Autour de la tour de Babel

par Pale Rider
samedi 18 mars 2017

Autour de la Clause Molière, on dit tout et n’importe quoi… Alors, autant en rajouter un peu et parler de la tour de Babel –car il y a un vrai rapport entre les deux.

On sait qu’il y a beaucoup de « travailleurs détachés » sur les chantiers, c’est-à-dire des ouvriers venus d’autres pays d’Europe, mais aussi d’Afrique, du Sri Lanka ou d’ailleurs, et qui ne parlent pas un mot de français à leur arrivée en France. De bons esprits, essentiellement de gauche, avaient fort justement protesté contre le dumping social que l’embauche de ces travailleurs sous-payés faisait peser sur la société. Mais maintenant, on hurle au protectionnisme xénophobe parce que certains présidents de Région demandent qu’on sache parler le français pour travailler sur des chantiers en France.
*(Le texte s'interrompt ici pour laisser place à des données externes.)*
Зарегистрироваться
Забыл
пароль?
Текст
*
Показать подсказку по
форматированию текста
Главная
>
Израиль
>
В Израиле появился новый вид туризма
Il est vrai que ces présidents sont seulement des élus de droite, que le Front National trouve qu’on devrait aller encore plus loin et que, comme par hasard, cette offensive survient à quelques semaines de ces Présidentielles pourries.

Bien-pensance mal placée

Mais ce n’est pas parce qu’une idée est émise par des gens dont les mobiles et la sincérités sont douteux qu’elle est à rejeter d’emblée. C’est typiquement le débat faussé à la française, où la langue de Molière ne sert même pas à s’exprimer clairement et où on entend derrière les mots au lieu d’entendre les mots eux-mêmes. « Ce sont des mesures racistes, discriminatoires et inapplicables », estime-t-on à Bercy ! Mais ces bonnes âmes gouvernementales qui font mine de s’indigner ont-elles déjà travaillé de leurs mains avec quelqu’un, par exemple à démonter et remonter une voiture ? Ont-elles imaginé comment il serait possible de se comprendre mutuellement avec quelqu’un qui ne parle pas la même langue ? Vous dites à votre collègue étranger : –Passe-moi un tournevis : ça urge !, et il comprend : –Ouvre-moi donc cette vis de purge ! Trois heures plus tard, le propriétaire de l’automobile termine sa vie dans un ravin. Adaptez cela sur un chantier où on manipule des ferrailles, des plaques de béton et d’énormes outils : le moins qu’on puisse dire, c’est que bien se comprendre est un facteur de sécurité.

On m’objectera que cette Clause Molière reviendrait à supprimer toute arrivée de main d’œuvre non francophone en France. Pas forcément. Le préfet Didier Leschi propose qu’on laisse trois mois aux ouvriers pour apprendre un minimum de français. Il suffirait que les inspecteurs du Travail vérifient tout cela –et qu’on ne fasse pas de compression de fonctionnaires dans cette corporation.

Francophones de tous les pays…

Mais le problème de fond est ailleurs. Car enfin, est-il illégitime de défendre la langue française en France (langue française bien malmenée sur AgoraVox et ailleurs) ? Allons jeter un coup d’oreille dans les milieux plus huppés, si on a peur de paraître méprisant envers les ouvriers. Geneviève Fioraso, quand elle était Secrétaire d’État chargée de l’Enseignement supérieur, avait autorisé quelques enseignements en anglais sur le territoire français, mesure déjà très contestable en soi. « Or, affirme Jean-Pierre Chevènement, j’apprends que 60 % des enseignements dispensés par Sciences Po le sont en anglais, pourcentage confirmé par les différents professeurs que j’ai interrogés. » C’est effectivement inadmissible, c’est de l’auto-colonisation ! François Bayrou et Jean-Luc Mélenchon ont raison de déplorer que le français capitule devant l’anglais même là où il a le statut officiel de langue internationale ! Il n’est pas étonnant que ce soient les Africains francophones qui soient les meilleurs défenseurs de la francophonie !

Babel

Et maintenant, la tour de Babel. On se reportera au 11e chapitre de la Genèse où cette histoire est racontée. Les hommes ont décidé de construire une tour qui atteindrait le ciel, c’est-à-dire le domaine du divin. Or, ce n’est pas du goût de l’Éternel qui trouve un moyen bien simple de faire capoter le projet : brouiller les langues entre les ouvriers. On ne se comprend plus : les travaux s’arrêtent d’eux-mêmes.

Au-delà de la notion de chantier proprement dite, on peut constater que la France est devenue une sorte de tour de Babel, dans laquelle on nous brouille l’écoute, et où les mêmes mots ne sont pas compris pareillement par tout le monde. On le voit très bien dans cette histoire de Clause Molière où on s’étripe sur des histoires de gauche et de droite au lieu de discuter sur le fond. Tout ça devient exaspérant et fait complètement le miel des partis extrémistes.